Woooouh! Ich sollte eindeutig weniger Kaffee trinken.


----------



## Traklar (24. Juni 2010)

Goblins:


Seit je her ein Bündnispartner der Horde bzw. Neutrale. Warum sollte also Arthas nicht Goblins zu Dks machen lassen. Ein paar fähige Gobliningis wären sicher nicht schlecht und die Staatskasse könnte man auch mal wieder auffüllen lassen, Arthas braucht ein neues Schwert.

Worgen:

Arugal wurde in den Grizzlyhills wiederbelebt und zaubert da ein paar Worgen hervor, also auch eine gute Möglichkeit zu sagen, die Worgen dürfen DKs werden.


Man könnte ja sagen, beide Völker (Kezan und Gilneas) nehmen die Abtrünnigen auf, wie Thrall und Varian die anderen Völker.

Ich wäre aber trotzdem dafür Goblin und Worgen Dks erst ab dem ersten 80er pro Server zu erlauben.

++++++++++

AUFGABENSTELLUNG –
Wie könnte die Forendiskussion über Goblins und Worgen als Todesritter nach ihrem letzten Satz weitergehen? Setze sie fort.

GESAMMELTES MATERIAL –
++++++++++

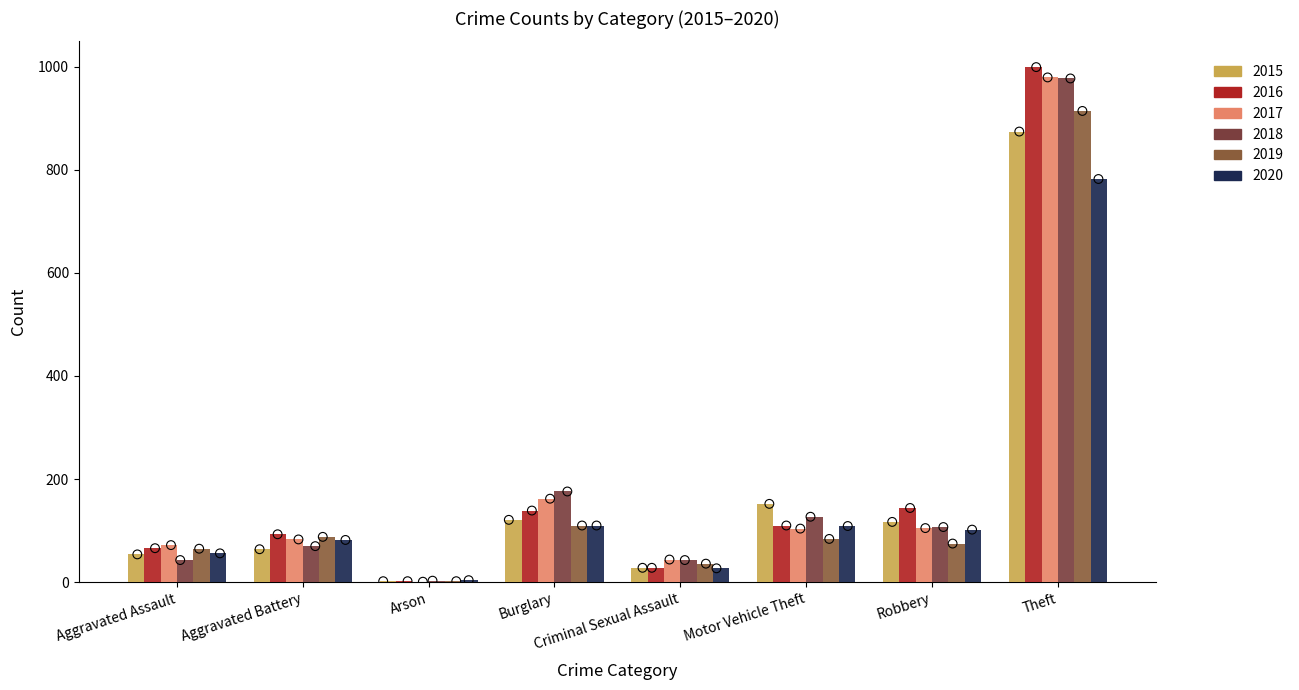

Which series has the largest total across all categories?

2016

++++++++++

ERGEBNIS –
Und Dks rein von der Story mit Tot von Arthas... könnte man durch das Phasing umgehen, halt immer noch der Moment als Arthas lebt und vielleicht wird die alte Welt erst verändert, nachdem man lvl 75 oder so erreicht hat, werden wir ja noch sehen.


----------



## The Paladin (24. Juni 2010)

Ich würde einfach mal sagen:

Blizzard macht die Lore nicht kaputt, Blizzard erweitert die Geschichte. Die Geschichte von Warcraft härte eigentlich mit Classic auf, BC kam dazu und mit BC eine neue Lore, die Geschichte von Illidan, Kael und Vashj. Somit erfuhr man was nach Warcraft 3 FT passiert ist mit denen.

Dann kam WotLK, da erfahren wir alles über Arthas und den Rest im Norden.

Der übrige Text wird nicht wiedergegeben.